_STATED PROBLEM:_
Reproduce everything from the first line down to the line containing "white balance: red 0.986, blue 1.01", swapping "developed" for "processed" and leaving all else unchanged.
## Start DATA EXCERPTS
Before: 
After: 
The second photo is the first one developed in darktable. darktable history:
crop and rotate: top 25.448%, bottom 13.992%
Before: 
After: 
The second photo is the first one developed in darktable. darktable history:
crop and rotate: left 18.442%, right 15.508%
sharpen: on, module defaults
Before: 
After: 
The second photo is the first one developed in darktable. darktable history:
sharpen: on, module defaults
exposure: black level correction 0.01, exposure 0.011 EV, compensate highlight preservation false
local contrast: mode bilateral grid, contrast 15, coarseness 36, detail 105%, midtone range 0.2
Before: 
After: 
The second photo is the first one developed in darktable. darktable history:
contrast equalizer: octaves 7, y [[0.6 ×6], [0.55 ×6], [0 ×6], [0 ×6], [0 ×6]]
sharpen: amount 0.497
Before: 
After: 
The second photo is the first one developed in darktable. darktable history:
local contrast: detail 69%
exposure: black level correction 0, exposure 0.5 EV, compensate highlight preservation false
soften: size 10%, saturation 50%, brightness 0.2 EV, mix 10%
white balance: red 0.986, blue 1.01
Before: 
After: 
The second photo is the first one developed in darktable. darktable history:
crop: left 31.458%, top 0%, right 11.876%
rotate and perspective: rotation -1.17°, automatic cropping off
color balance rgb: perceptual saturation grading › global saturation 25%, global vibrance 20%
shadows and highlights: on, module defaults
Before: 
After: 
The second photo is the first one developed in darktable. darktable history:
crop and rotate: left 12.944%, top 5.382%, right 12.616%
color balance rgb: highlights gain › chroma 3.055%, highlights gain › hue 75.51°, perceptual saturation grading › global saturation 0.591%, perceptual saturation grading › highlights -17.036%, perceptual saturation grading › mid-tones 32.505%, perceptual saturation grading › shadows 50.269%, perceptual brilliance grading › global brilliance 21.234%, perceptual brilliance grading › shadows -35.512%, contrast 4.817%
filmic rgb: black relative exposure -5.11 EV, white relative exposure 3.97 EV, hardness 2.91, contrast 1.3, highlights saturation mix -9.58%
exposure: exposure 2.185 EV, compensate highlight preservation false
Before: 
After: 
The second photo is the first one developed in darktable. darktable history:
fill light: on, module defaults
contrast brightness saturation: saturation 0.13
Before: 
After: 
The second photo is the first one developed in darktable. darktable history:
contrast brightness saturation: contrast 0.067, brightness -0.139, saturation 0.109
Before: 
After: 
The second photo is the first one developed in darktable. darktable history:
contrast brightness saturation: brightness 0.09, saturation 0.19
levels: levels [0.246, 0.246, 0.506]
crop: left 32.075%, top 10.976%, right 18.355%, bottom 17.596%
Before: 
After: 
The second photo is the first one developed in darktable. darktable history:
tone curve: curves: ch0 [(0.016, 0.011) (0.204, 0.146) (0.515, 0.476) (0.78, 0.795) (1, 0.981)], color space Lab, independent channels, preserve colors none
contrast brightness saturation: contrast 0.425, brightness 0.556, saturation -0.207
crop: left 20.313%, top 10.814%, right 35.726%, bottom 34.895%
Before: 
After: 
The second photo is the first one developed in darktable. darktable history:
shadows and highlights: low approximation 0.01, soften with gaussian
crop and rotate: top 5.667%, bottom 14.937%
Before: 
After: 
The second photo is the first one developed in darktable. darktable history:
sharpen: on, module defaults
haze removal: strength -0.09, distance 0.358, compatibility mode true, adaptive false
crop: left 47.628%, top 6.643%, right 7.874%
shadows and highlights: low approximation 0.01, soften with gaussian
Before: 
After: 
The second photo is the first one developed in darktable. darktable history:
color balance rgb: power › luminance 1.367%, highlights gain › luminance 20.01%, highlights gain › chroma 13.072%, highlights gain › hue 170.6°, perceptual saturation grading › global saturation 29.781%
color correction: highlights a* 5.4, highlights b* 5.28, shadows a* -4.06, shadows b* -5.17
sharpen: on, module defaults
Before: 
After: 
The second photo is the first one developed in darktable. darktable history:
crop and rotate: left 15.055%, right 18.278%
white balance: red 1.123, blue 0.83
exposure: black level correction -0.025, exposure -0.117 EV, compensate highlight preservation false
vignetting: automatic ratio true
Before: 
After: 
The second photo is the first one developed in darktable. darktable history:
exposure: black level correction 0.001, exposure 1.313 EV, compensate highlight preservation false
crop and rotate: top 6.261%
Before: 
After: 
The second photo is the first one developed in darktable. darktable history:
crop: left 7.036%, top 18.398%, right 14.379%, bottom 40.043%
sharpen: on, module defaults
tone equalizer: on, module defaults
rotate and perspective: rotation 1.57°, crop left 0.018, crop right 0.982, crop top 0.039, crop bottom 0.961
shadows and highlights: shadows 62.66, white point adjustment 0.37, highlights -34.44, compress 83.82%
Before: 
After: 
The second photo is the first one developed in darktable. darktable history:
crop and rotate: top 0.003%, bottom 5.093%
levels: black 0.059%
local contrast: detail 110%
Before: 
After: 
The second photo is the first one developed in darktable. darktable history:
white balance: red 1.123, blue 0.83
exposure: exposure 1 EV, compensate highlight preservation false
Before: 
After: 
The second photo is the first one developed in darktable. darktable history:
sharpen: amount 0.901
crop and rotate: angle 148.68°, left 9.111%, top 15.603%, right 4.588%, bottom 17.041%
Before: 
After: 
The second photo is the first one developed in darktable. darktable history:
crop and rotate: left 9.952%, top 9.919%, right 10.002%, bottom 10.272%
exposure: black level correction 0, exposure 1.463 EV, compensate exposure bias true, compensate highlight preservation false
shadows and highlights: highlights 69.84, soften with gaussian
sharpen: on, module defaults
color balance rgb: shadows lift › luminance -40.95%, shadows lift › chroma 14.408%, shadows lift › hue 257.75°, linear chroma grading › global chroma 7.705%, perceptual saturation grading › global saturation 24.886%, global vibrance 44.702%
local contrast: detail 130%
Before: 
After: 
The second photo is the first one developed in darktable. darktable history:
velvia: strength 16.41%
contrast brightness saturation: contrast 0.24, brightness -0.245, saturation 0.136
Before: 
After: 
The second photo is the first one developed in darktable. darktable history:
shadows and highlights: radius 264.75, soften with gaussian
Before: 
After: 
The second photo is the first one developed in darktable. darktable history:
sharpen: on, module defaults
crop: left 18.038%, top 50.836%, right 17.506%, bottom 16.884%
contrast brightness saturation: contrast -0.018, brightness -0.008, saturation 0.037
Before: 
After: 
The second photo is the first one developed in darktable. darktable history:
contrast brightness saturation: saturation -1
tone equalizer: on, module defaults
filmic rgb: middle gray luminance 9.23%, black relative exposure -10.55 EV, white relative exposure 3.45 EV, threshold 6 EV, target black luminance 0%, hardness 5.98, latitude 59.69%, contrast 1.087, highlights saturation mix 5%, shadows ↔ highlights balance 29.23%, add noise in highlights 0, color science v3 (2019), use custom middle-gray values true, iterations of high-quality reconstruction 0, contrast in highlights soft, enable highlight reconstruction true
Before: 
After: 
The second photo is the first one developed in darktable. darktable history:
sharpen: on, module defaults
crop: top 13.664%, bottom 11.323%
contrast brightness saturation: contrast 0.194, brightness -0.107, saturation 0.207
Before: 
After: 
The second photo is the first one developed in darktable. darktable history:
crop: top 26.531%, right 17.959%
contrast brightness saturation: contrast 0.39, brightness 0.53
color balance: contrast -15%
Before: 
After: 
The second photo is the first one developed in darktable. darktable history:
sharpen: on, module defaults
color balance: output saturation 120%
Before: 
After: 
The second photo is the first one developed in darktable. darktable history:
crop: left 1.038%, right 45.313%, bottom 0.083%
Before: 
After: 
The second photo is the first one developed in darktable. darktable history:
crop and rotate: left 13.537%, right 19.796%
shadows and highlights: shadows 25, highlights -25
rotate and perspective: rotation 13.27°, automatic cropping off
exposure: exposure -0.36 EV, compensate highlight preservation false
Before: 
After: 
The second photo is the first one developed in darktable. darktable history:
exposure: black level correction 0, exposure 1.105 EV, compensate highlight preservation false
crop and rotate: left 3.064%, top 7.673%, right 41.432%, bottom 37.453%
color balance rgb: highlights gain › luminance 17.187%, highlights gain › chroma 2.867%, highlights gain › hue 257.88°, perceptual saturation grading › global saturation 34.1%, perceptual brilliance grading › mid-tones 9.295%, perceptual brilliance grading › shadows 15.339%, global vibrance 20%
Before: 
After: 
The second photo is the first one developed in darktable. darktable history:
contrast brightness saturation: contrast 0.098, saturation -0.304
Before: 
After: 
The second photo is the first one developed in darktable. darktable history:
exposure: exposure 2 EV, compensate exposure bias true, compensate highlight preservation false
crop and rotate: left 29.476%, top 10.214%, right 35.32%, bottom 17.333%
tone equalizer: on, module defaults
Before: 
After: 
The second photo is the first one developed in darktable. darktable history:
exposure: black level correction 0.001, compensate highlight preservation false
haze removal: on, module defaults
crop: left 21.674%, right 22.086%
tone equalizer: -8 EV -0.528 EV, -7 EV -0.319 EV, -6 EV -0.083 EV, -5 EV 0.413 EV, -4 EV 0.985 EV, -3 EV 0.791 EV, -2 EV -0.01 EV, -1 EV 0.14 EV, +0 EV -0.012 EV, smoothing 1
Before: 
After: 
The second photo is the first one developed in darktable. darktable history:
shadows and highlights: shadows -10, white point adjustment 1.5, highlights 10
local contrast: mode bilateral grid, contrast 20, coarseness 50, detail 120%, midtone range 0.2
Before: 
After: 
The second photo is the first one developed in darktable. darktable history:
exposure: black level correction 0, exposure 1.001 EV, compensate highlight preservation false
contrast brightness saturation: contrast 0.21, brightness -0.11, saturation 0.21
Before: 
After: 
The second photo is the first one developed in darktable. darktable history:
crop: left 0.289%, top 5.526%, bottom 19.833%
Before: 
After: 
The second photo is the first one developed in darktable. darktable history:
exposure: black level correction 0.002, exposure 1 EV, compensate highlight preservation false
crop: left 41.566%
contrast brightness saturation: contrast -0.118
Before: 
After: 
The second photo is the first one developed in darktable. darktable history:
## End DATA EXCERPTS
_RESPONSE:_
Before: 
After: 
The second photo is the first one processed in darktable. darktable history:
crop and rotate: top 25.448%, bottom 13.992%
Before: 
After: 
The second photo is the first one processed in darktable. darktable history:
crop and rotate: left 18.442%, right 15.508%
sharpen: on, module defaults
Before: 
After: 
The second photo is the first one processed in darktable. darktable history:
sharpen: on, module defaults
exposure: black level correction 0.01, exposure 0.011 EV, compensate highlight preservation false
local contrast: mode bilateral grid, contrast 15, coarseness 36, detail 105%, midtone range 0.2
Before: 
After: 
The second photo is the first one processed in darktable. darktable history:
contrast equalizer: octaves 7, y [[0.6 ×6], [0.55 ×6], [0 ×6], [0 ×6], [0 ×6]]
sharpen: amount 0.497
Before: 
After: 
The second photo is the first one processed in darktable. darktable history:
local contrast: detail 69%
exposure: black level correction 0, exposure 0.5 EV, compensate highlight preservation false
soften: size 10%, saturation 50%, brightness 0.2 EV, mix 10%
white balance: red 0.986, blue 1.01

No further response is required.